Succession troubles A split, however, was very evident in 1964 and 1966. On both occasions Morarji Desai threw his frayed Gandhi cap into the ring from the word go. On both occasions, he lost. Those were times when a foreigner enjoyed greater access to the high and mighty across the political divide. Michael Brecher was one of them. His book Succession in India is based on interviews with the entire gang of operators. In 1964 and in 1966, the arch hypercritic Gulzari Lal Nanda became acting Prime Minister and sent feelers for permanence amidst copious tears and profuse fealty to his high Gandhian principles like Moraji, but without the tears.
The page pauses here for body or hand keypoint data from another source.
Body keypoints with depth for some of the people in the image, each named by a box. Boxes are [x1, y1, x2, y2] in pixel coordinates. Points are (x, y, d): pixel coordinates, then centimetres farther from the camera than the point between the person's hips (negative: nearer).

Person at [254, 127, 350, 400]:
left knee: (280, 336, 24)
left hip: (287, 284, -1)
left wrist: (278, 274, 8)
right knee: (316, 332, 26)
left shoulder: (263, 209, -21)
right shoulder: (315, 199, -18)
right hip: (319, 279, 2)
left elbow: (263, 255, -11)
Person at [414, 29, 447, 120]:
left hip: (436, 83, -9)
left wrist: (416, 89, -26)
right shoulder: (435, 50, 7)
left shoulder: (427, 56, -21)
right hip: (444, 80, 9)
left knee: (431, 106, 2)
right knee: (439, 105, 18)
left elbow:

On both occasions Congress president K. Kamaraj acted with aplomb. In 1964, the Congress Working Committee (CWC) led the way. It authorised Kamaraj to take the soundings by consulting members of the CWC, office-bearers of the Parliamentary Party, Chief Ministers and “such other Congress MPs as he may desire to meet”. The Parliamentary Party asserted itself. But it was Kamaraj who presided over it on the crucial day. At the end of a “perfunctory” exercise in soundings, Kamaraj told the CPP: “Lal Bahadur Shastri”. Morarji felt tricked. The ritual of acceptance by Parliamentary Party was performed after this necessary exercise. Congress culture had triumphed. It came to envelop all the Jana Sanghis, Socialists and Communists. It reflected, after all, our dear desi culture.
In 1966 there was a straightforward election. On January 19, 1966, 350 Congress MPs voted in favour of Indira Gandhi; 169 were for Moraji. It was the trickery in the “election” of V.P. Singh as leader of the Janata Dal, after Devi Lal stepped down as arranged, which drove Chandra Shekhar to vow to topple him. He did so only to be ousted before long by a Rajiv Gandhi who had deceived President R. Venkataraman— characteristically.
Trickery never pays. It remains to be seen how the partisans in Tamil Nadu’s contest will behave. The only sure test was the traditional vote of confidence in the Assembly. That happened on February 18. O. Panneerselvam lost but in questionable circumstances. However, constitutional norms, let alone the text, must not be tweaked to secure a favourable result. It is hard to question the procedure that was followed by the Governor, harder, still, to be pleased with the result. The Chief Minister is an avowed henchman of V.K. Sasikala, who is serving time in jail on her final conviction by the Supreme Court on February 14, for amassing the people’s money by defrauding them.
It remains to be seen how the people will react as that verdict sinks into their consciousness. Politically, Tamil Nadu is split. None can confidently assert whether public opinion will accept the new Chief Minister. As Winston Churchill said in the House of Commons on June 2, 1931: “No government which is in a large minority in the country, even though it possess a working majority in the House of Commons, can have the necessary power to cope with real problems”.